• _Assigned task_
An image-free, word-for-word version of the records below is to be returned.

Start of Block

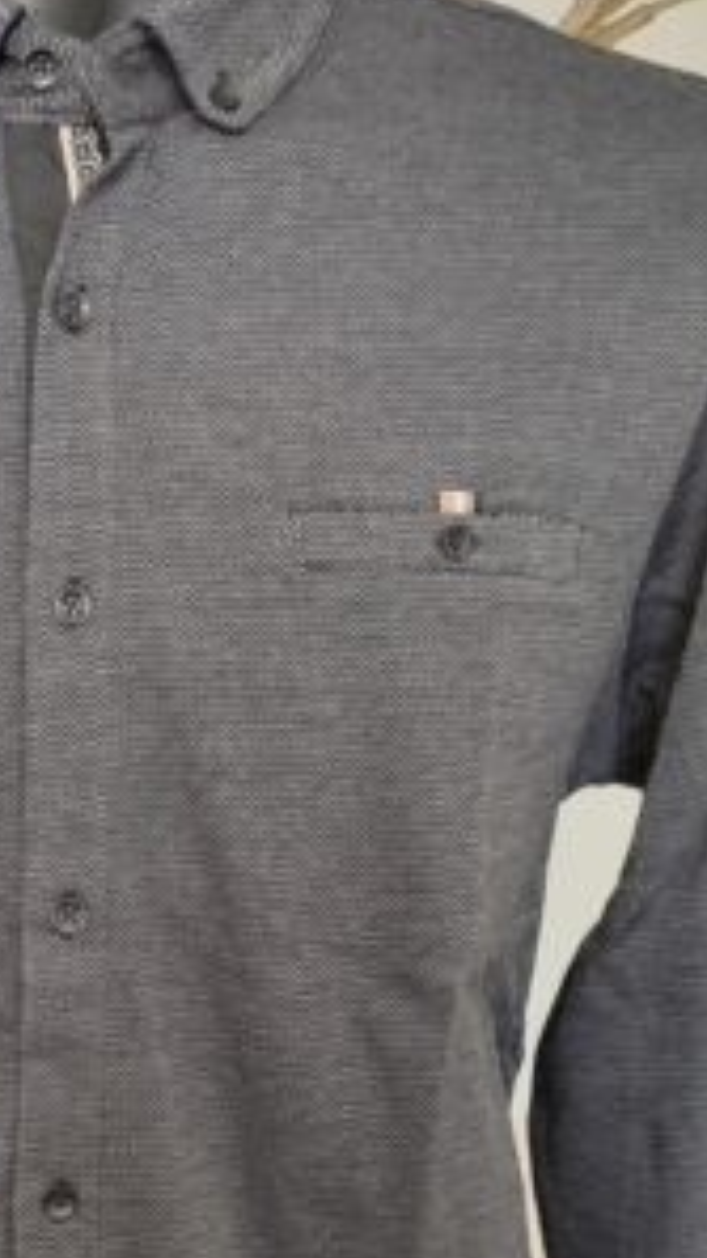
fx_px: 1834
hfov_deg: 21.4
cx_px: 76
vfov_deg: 36.8
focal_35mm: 55
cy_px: 970
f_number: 1.9
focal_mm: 6.04
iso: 161
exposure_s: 1/33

End of Block

• _Solution to the exercise_
fx_px: 1834
hfov_deg: 21.4
cx_px: 76
vfov_deg: 36.8
focal_35mm: 55
cy_px: 970
f_number: 1.9
focal_mm: 6.04
iso: 161
exposure_s: 1/33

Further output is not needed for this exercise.